The concept of Chișinău Arena was initiated in 2018 as part of a government-led effort to enhance Moldova's sports and entertainment infrastructure. The project aimed to establish a modern, multipurpose facility capable of hosting a wide range of events, from sports competitions to concerts and conferences. Construction of the arena began in October 2018, with the Turkish company Summa overseeing the fast-tracked project. The construction was completed in 2020, but the opening was delayed due to COVID-19 pandemic.

Ukrainian band Okean Elzy announced they would perform at the grand opening of Chișinău Arena on 24 December 2022.

== Entertainment ==
The venue has hosted concerts by various artists including Valery Meladze, Zemfira, Okean Elzy, Bi-2, B.U.G. Mafia, Splean, 3rei Sud Est, Vanya Dmitrienko and Alternosfera.

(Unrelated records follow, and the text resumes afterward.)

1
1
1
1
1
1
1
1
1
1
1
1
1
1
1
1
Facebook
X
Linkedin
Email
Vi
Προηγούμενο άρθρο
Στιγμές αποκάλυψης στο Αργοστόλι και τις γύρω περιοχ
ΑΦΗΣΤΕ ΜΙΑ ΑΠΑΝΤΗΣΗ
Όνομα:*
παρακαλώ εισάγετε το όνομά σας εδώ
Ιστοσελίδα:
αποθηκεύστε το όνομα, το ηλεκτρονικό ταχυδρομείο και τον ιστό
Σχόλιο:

On 17 January 2026, Chișinău Arena hosted the Moldovan national selection for the Eurovision Song Contest 2026.

==Sports==
The 2025 European Weightlifting Championships were held at Chișinău Arena from 13 to 21 April 2025, as well as the 2025 UEFA Under-19 Futsal Championship from 28 September to 5 October 2025.

==Criticism==
Chișinău Arena has faced criticism primarily related to its cost and the prioritization of resources. Critics argue that the substantial investment required for the construction could have been allocated to other pressing needs in Moldova, such as healthcare, education, or infrastructure in less developed areas. Additionally, concerns were raised about the speed at which the project was completed, with some questioning whether the quality of construction might have been compromised in the rush to meet deadlines. There have also been doubts about the long-term financial sustainability of the arena, particularly regarding its maintenance costs and the ability to consistently attract enough events to justify the investment.